Глядя на Макса, одетого в парадный мундир, она понимала, почему все получилось именно так. Несмотря на смутные опасения, Настя была очень счастлива. Настолько, что совершенно не замечала Михаила, который практически не отводил влюблённых глаз от нее. Он смотрел на нее, любил и страдал одновременно. Она была второй женщиной в его жизни, которая ему очень нравилась, и с которой он снова не мог быть. Это походило на какое-то проклятие. Он смотрел на нее и, казалось, дышал в одном ритме с Настей, когда она произносила супружескую клятву. Как ни старался Миша скрыть эмоции, для друга было очевидно, что с ним что-то не так.

– Ты ревнуешь? – спросил Александр, глядя на Мишу.

– Может быть, немного. Просто они очень красиво смотрятся вместе.

Миша не умел, да и, наверное, не хотел лгать. А Саша не любил беспочвенных фантазий. Он помнил, что произошло несколько лет назад, когда они учились на ленинградских курсах, и не хотел, чтобы его друг снова разбил себе сердце. Когда церемония закончилась, Александр подошел к Максу, который пошел попить воды из кувшина, стоявшего у двери.

– У нас есть для вас с Анастасией совместный подарок. Сейчас мы пойдем к фотографу, чтобы у вас был красивый сувенир на будущее, – сказал он, похлопав друга по плечу.

Макс улыбнулся и оглядел комнату в поисках жены. Увидев, что она стоит с Гаянэ, он быстро подошел к ней, обнял и поднял на руки.

– Макс, что случилось? – испуганно спросила она.

– Наконец-то у нас будет совместная фотография,– ответил он с удовольствием и осторожно опустил ее на пол.

Анастасия была счастлива получить такой подарок. Она обожала ходить к фотографу, считая, что так можно задержать воспоминания. В фотосалон явились все участники этой скромной свадьбы: молодые супруги, Гаянэ с мужем Фёдором и дочерью Гаянэ, Миша, Саша и его сын Борис.
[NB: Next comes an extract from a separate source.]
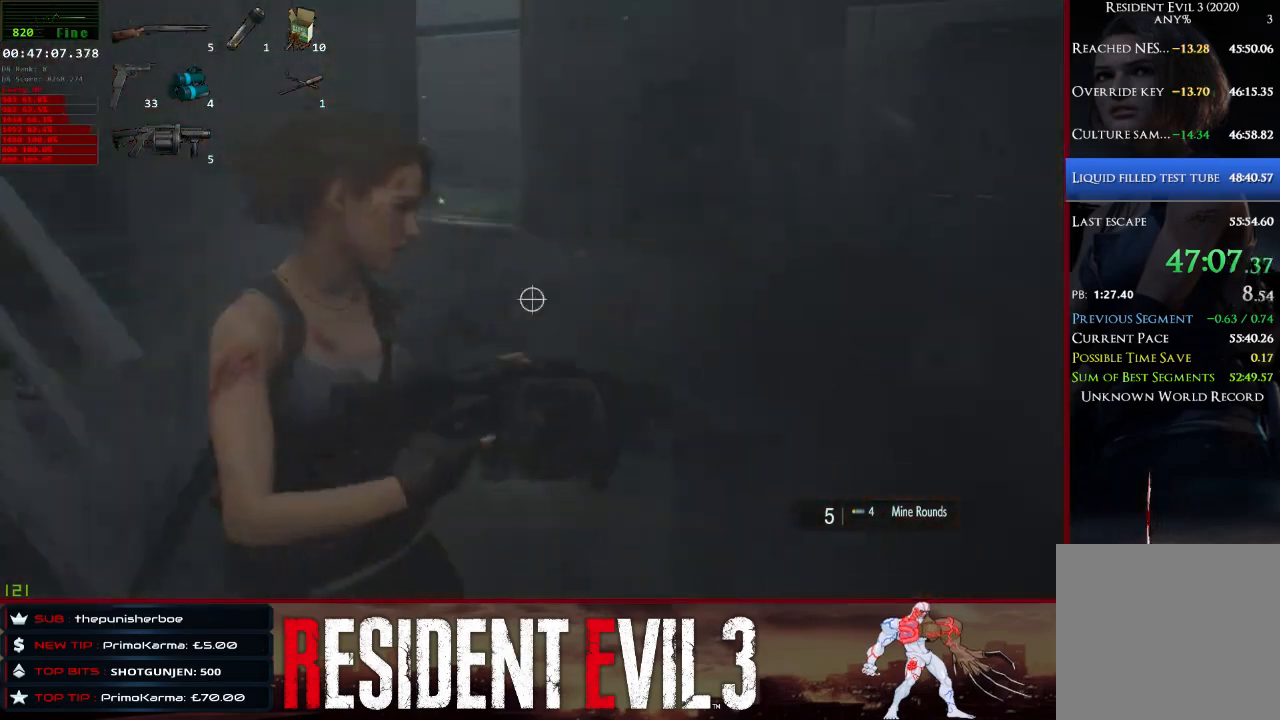
{"keys": ["shift", "w"], "mouse": [], "events": []}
Первыми сделали фото молодожёнов, затем – все вместе, а под конец фотографирования Настя и Макс пригласили самых молодых гостей, Бориса и Лилит, для совместной фотографии. Подростки были очень довольны таким поворотом. Немного позже, когда надо было уже собираться, Борис и Лилит куда-то исчезли. Гаянэ даже успела поднять тревогу, но она продлилась недолго: перед ее глазами вновь предстала дочь со своим другом.

– Где ты была?! Знаешь, как я испугалась? – кричала со страху Гаянэ.

– Всё хорошо, все нашлись. Давайте уже на дачу ехать, – сказал Макс, обнимая за плечо жену друга.

Лилит стыдливо улыбнулась и только Борис, взявший её за руку, помог ей успокоиться. Этот был первый раз, когда мама на неё так истерично кричала. Хотя на это были и свои причины, которые ранили сердце ее Гаянэ.


***

Вечер после праздничного дня был уютным. Сосны приятно шумели, а на небе сияла луна. На веранде загородного дома жених и невеста танцевали вальс. Гаянэ гуляла по лесным тропинкам, Лилит и Борис сидели на скамейке и вместе смотрели на звезды. Звёзды сложились так, что показали подросткам их любовные пути. Но никто из гостей и молодоженов не знал, какой случай (а точнее говоря – событие) повлияет на всю их будущую жизнь. И только за столом разворачивалась большая словесная баталия.

– Не отрицайте, друзья, что немцы подошли очень близко к нашей границе, – говорил Федор, раскуривая сигарету и сильно нервничая.

– Может. Может да, а, может, и нет. Я просто военный прокурор и ничего не хочу понимать в политике, – ответил Михаил.

– А ты что думаешь по этому поводу? – спросил Федор у Александра.

– Как военный или как гражданский? – ответил Саша, доедая курицу.

– А какая разница? – ответил Миша, вытираясь рубашкой, испачканной компотом.

– Разница в том, что я, как военный, знаю, что нельзя верить всему, что говорят.

– А как гражданский?

– Гражданским человеком я себя не считаю со времен учебы в Казани. А может, еще со времен Гражданской войны.

В это время Федор докурил сигарету и посмотрел в сторону Анастасии и Максима, которые шли к ним. По его лицу пробежала презрительная усмешка. Он не мог смотреть на счастливых молодоженов, они вызывали у него отвращение. Только внешне он выглядел хорошим другом и любящим отцом. На самом деле это было большое притворство. Он жалел, что связался с Гаянэ, а когда Юля умерла, радовался тому, что Саше больно. Федор ждал возвращения в Москву, где его ожидали другие развлечения, чем свадьба друга. Там он сможет освободиться от Гаянэ и ее внимания.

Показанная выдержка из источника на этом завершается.